During their board meeting on Wednesday, the Regents heard two recommended changes, which were developed by a workgroup tasked with reviewing the board’s current policy. The workgroup was created at the request of the Council of Faculty Senate Presidents.
Of the two changes approved Wednesday, one is that elected representatives of the university’s faculty, staff and student government groups must be given an opportunity “to provide input, comments and recommendations on the draft framework prior to the university provost’s endorsement and chief executive officer’s adoption and submission of the framework to the Board for approval.”
The second change is that before the framework is implemented on a campus, the university CEO must communicate to the campus community and the Board of Regents the rationale for adopting the policy instead of using existing suspension, dismissal or termination policies.
As the Journal-World has reported, the temporary policy, which is set to expire Dec. 31, 2022, would give all state universities more power to suspend, dismiss or terminate employees — including tenured faculty — in light of the financial crisis many universities face because of the coronavirus pandemic.
In February, the Kansas Board of Regents approved a request from the University of Kansas to give the university until July 1 to decide whether it would submit a framework under which it could pursue the policy. KU is the only Regents university that has said it would consider the policy.
The two changes passed with a vote of nine to one. Regent Mark Hutton voted against the changes. He said he felt they were significant and that the vote should be put off until next month’s meeting so the Regents could have more time to consider.

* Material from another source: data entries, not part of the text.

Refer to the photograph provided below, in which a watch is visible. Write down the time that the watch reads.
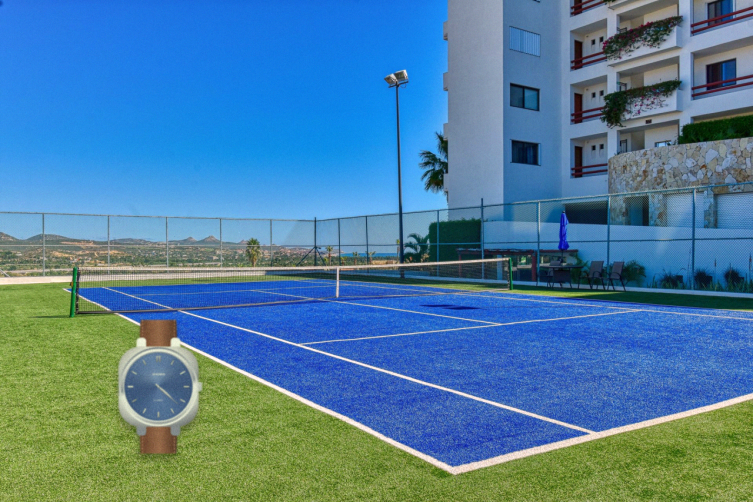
4:22
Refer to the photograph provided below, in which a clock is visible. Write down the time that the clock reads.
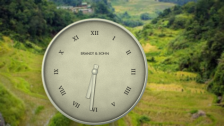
6:31
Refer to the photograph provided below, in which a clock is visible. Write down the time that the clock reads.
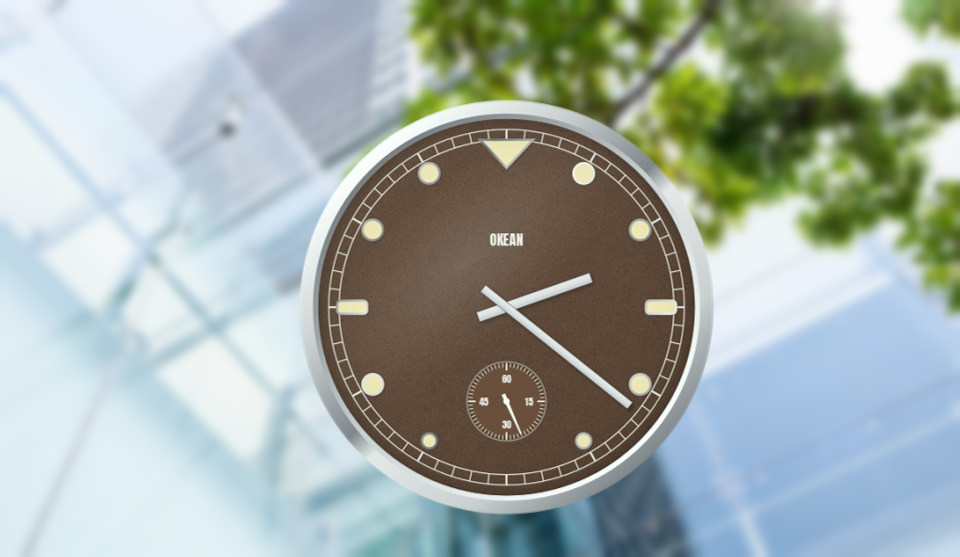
2:21:26
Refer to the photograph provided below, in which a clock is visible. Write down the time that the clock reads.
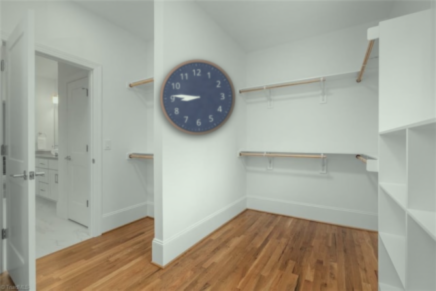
8:46
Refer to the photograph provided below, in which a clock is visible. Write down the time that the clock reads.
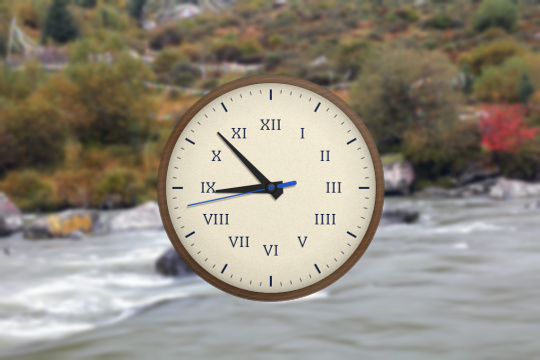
8:52:43
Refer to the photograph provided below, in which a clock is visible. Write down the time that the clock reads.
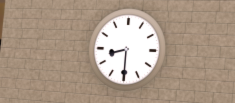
8:30
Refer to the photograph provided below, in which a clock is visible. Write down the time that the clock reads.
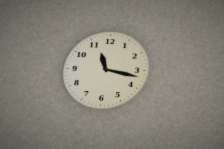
11:17
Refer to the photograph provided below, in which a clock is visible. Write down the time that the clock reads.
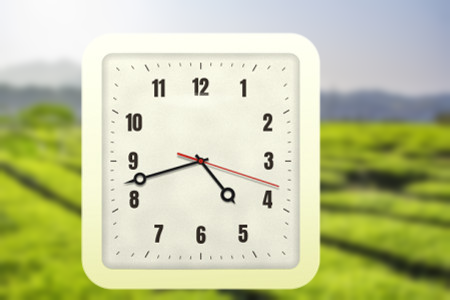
4:42:18
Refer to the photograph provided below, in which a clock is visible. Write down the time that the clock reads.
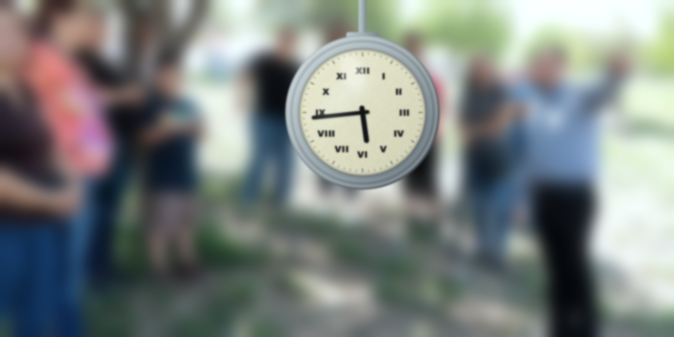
5:44
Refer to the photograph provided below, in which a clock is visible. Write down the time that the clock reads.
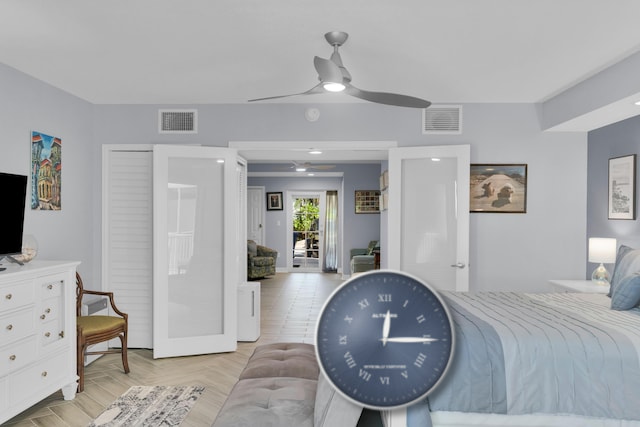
12:15
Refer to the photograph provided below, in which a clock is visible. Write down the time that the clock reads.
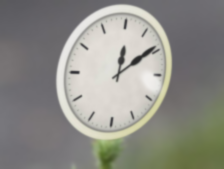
12:09
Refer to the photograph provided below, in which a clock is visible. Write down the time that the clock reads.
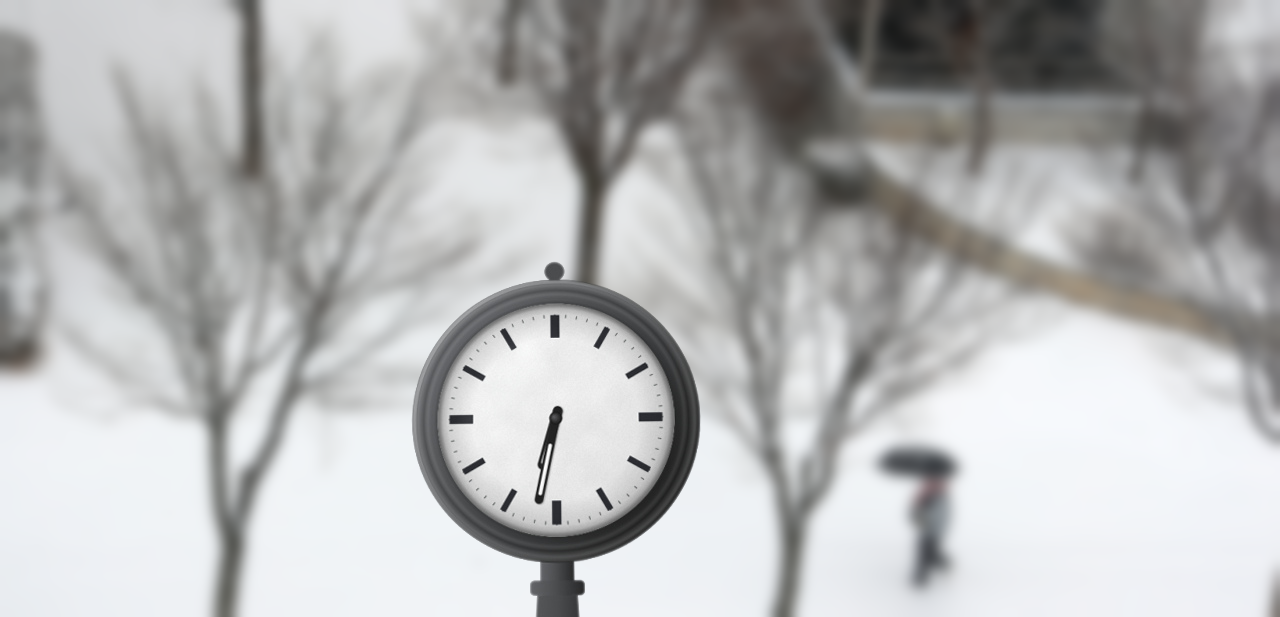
6:32
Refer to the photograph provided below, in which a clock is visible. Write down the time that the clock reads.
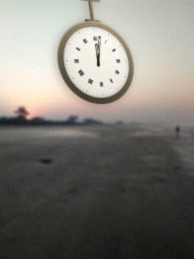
12:02
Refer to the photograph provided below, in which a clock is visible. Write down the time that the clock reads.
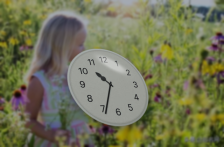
10:34
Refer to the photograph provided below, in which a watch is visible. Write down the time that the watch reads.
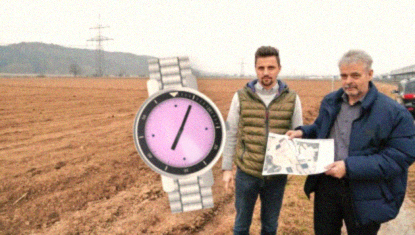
7:05
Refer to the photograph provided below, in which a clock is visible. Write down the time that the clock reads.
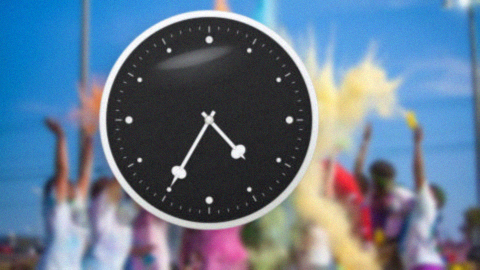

In the discussion of the changes, Regent Jon Rolph, who was in the workgroup, said the spirit of the changes revolved around transparency. Regents President and CEO Blake Flanders, who was also in the workgroup with Rolph, said he did not want people to think that because there was a workgroup, there was a flaw in the policy. He said the changes made by the workgroup would simply ensure how the process for the policy would proceed. Flanders also said he thought it was uninformed to say that KU had not been transparent.
“I don’t know how the University of Kansas could be more transparent about the budget than they have been,” he said.
Other members of the workgroup included administrators — such as KU Provost Barbara Bichelmeyer and Chari Young, associate vice chancellor and chief human resource officer at the University of Kansas Medical Center — two student representatives from Wichita State University and Fort Hays State University, and Aleksander Sternfeld-Dunn, a faculty representative and member of the Council of Faculty Senate Presidents.